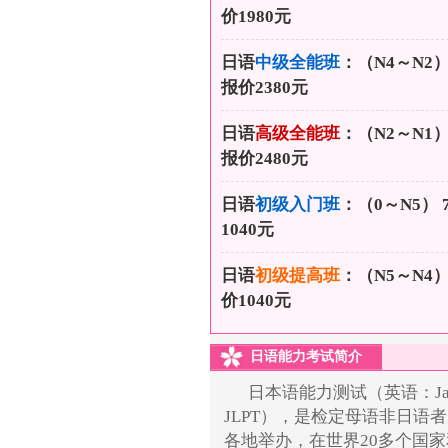
价1980元
日语
中级全能班
：（N4～N2）
报价2380元
日语
高级全能班
：（N2～N1）
报价2480元
日语
初级入门班
：（0～N5） 
1040元
日语
初级提高班
：（N5～N4）
价1040元
日语能力考试简介
日本语能力测试（英语：Japanese
JLPT），是检定母语非日语
各地举办，在世界20多个国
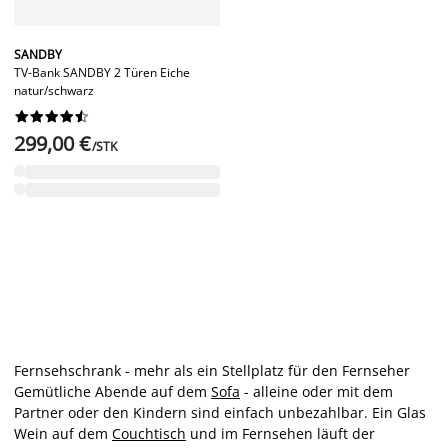
SANDBY
TV-Bank SANDBY 2 Türen Eiche
natur/schwarz










299,00 €
/STK
Fernsehschrank - mehr als ein Stellplatz für den Fernseher
Gemütliche Abende auf dem
Sofa
- alleine oder mit dem
Partner oder den Kindern sind einfach unbezahlbar. Ein Glas
Wein auf dem
Couchtisch
und im Fernsehen läuft der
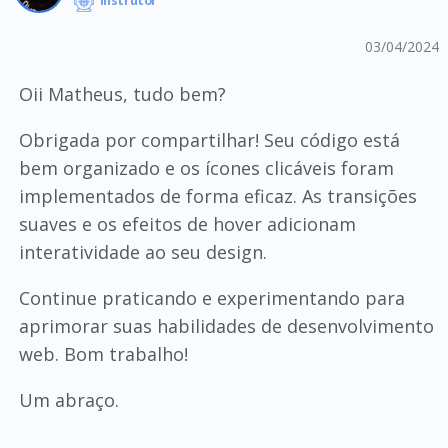
Instrutor
03/04/2024
Oii Matheus, tudo bem?
Obrigada por compartilhar! Seu código está
bem organizado e os ícones clicáveis foram
implementados de forma eficaz. As transições
suaves e os efeitos de hover adicionam
interatividade ao seu design.
Continue praticando e experimentando para
aprimorar suas habilidades de desenvolvimento
web. Bom trabalho!
Um abraço.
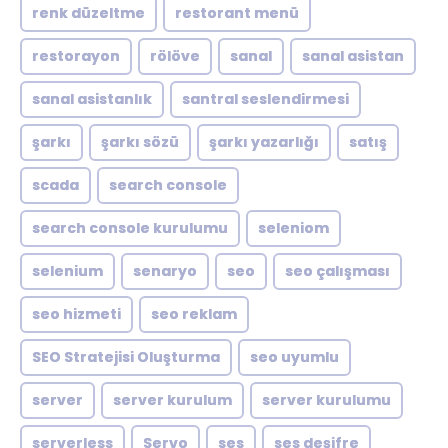
renk düzeltme
restorant menü
restorayon
rölöve
sanal
sanal asistan
sanal asistanlık
santral seslendirmesi
şarkı
şarkı sözü
şarkı yazarlığı
satış
scada
search console
search console kurulumu
seleniom
selenium
senaryo
seo
seo çalışması
seo hizmeti
seo reklam
SEO Stratejisi Oluşturma
seo uyumlu
server
server kurulum
server kurulumu
serverless
Servo
ses
ses deşifre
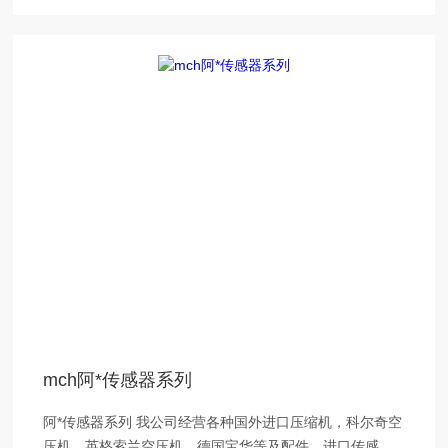
mch阿*传感器系列
阿*传感器系列 我公司经营各种国外进口压缩机，科尔奇空
压机，英格索兰空压机，德国宝华等及配件，进口传感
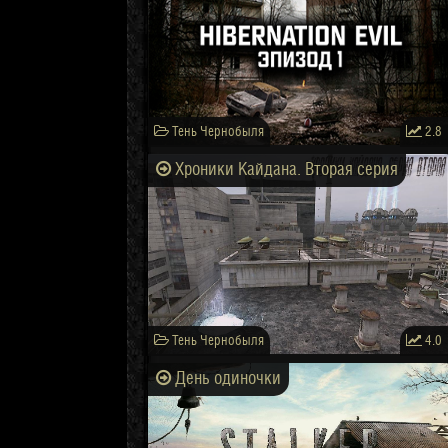
Тень Чернобыля
2.8
Хроники Кайдана. Вторая серия
Тень Чернобыля
4.0
День одиночки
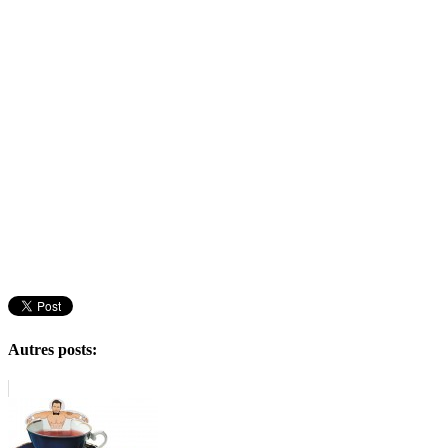
Autres posts:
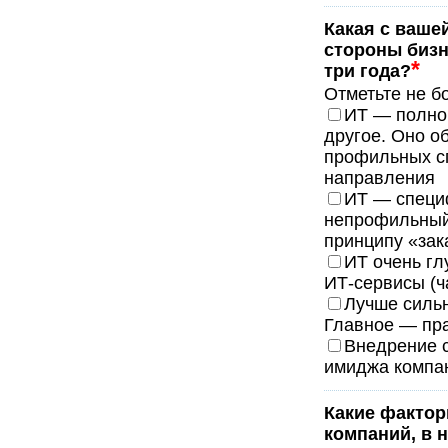
Какая с ваше
стороны бизн
*
три года?
Отметьте не б
ИТ — полно
другое. Оно о
профильных сп
направления
ИТ — специф
непрофильный 
принципу «за
ИТ очень гл
ИТ-сервисы (ч
Лучше сильн
Главное — пра
Внедрение 
имиджа компан
Какие фактор
компаний, в 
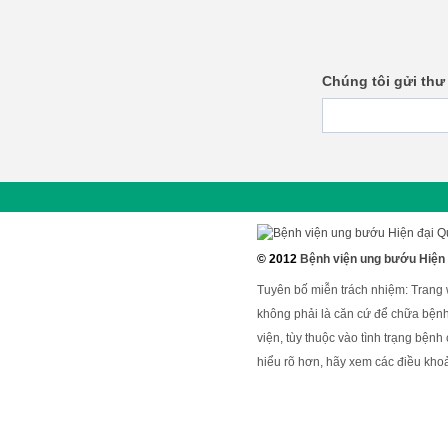
Chúng tôi gửi thư
© 2012
Bệnh viện ung bướu Hiện
Tuyên bố miễn trách nhiệm: Trang
không phải là căn cứ để chữa bệnh
viện, tùy thuộc vào tình trạng bện
hiểu rõ hơn, hãy xem các điều khoả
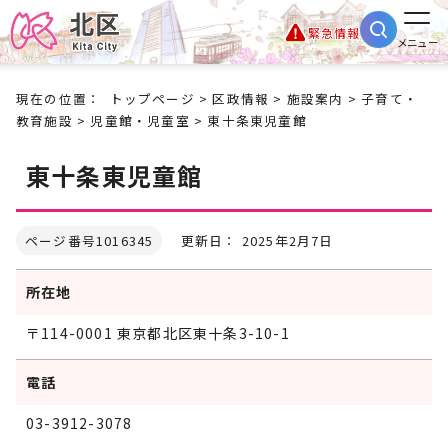
緊急情報
メニュー
現在の位置：
トップページ
>
区政情報
>
施設案内
>
子育て・
教育施設
>
児童館・児童室
> 東十条東児童館
東十条東児童館
ページ番号1016345
更新日： 2025年2月7日
所在地
〒114-0001 東京都北区東十条3-10-1
電話
03-3912-3078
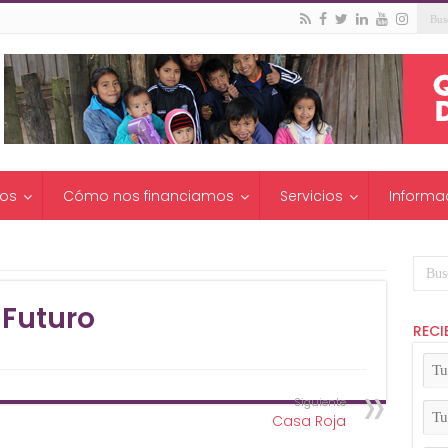
os
Cómo nos financiamos
Servicios
Informa
 Futuro
RECI
Tu
No
(Ob
Siguiente
Tu
Casa Roja
Apel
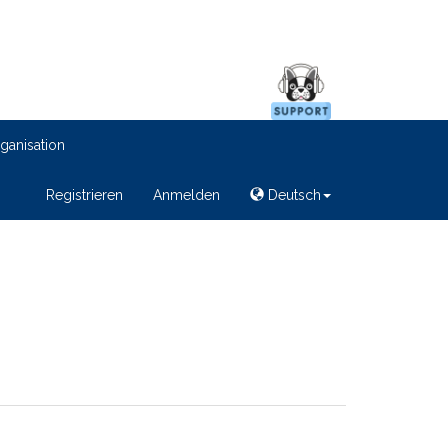
ganisation
Registrieren
Anmelden
Deutsch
========================
- ASSIGNED TASK: From top to bottom, restate the records above exactly and omit every picture.

- ANSWER SPACE:
价1980元
日语
中级全能班
：（N4～N2）
报价2380元
日语
高级全能班
：（N2～N1）
报价2480元
日语
初级入门班
：（0～N5） 
1040元
日语
初级提高班
：（N5～N4）
价1040元
日语能力考试简介
日本语能力测试（英语：Japanese
JLPT），是检定母语非日语
各地举办，在世界20多个国
SANDBY
TV-Bank SANDBY 2 Türen Eiche
natur/schwarz










299,00 €
/STK
Fernsehschrank - mehr als ein Stellplatz für den Fernseher
Gemütliche Abende auf dem
Sofa
- alleine oder mit dem
Partner oder den Kindern sind einfach unbezahlbar. Ein Glas
Wein auf dem
Couchtisch
und im Fernsehen läuft der
Instrutor
03/04/2024
Oii Matheus, tudo bem?
Obrigada por compartilhar! Seu código está
bem organizado e os ícones clicáveis foram
implementados de forma eficaz. As transições
suaves e os efeitos de hover adicionam
interatividade ao seu design.
Continue praticando e experimentando para
aprimorar suas habilidades de desenvolvimento
web. Bom trabalho!
Um abraço.
renk düzeltme
restorant menü
restorayon
rölöve
sanal
sanal asistan
sanal asistanlık
santral seslendirmesi
şarkı
şarkı sözü
şarkı yazarlığı
satış
scada
search console
search console kurulumu
seleniom
selenium
senaryo
seo
seo çalışması
seo hizmeti
seo reklam
SEO Stratejisi Oluşturma
seo uyumlu
server
server kurulum
server kurulumu
serverless
Servo
ses
ses deşifre
mch阿*传感器系列
阿*传感器系列 我公司经营各种国外进口压缩机，科尔奇空
压机，英格索兰空压机，德国宝华等及配件，进口传感
Тень Чернобыля
2.8
Хроники Кайдана. Вторая серия
Тень Чернобыля
4.0
День одиночки
Autres posts:
Какая с ваше
стороны бизн
*
три года?
Отметьте не б
ИТ — полно
другое. Оно о
профильных сп
направления
ИТ — специф
непрофильный 
принципу «за
ИТ очень гл
ИТ-сервисы (ч
Лучше сильн
Главное — пра
Внедрение 
имиджа компан
Какие фактор
компаний, в 
Chúng tôi gửi thư
© 2012
Bệnh viện ung bướu Hiện
Tuyên bố miễn trách nhiệm: Trang
không phải là căn cứ để chữa bệnh
viện, tùy thuộc vào tình trạng bện
hiểu rõ hơn, hãy xem các điều khoả
緊急情報
メニュー
現在の位置：
トップページ
>
区政情報
>
施設案内
>
子育て・
教育施設
>
児童館・児童室
> 東十条東児童館
東十条東児童館
ページ番号1016345
更新日： 2025年2月7日
所在地
〒114-0001 東京都北区東十条3-10-1
電話
03-3912-3078
os
Cómo nos financiamos
Servicios
Informa
 Futuro
RECI
Tu
No
(Ob
Siguiente
Tu
Casa Roja
Apel
ganisation
Registrieren
Anmelden
Deutsch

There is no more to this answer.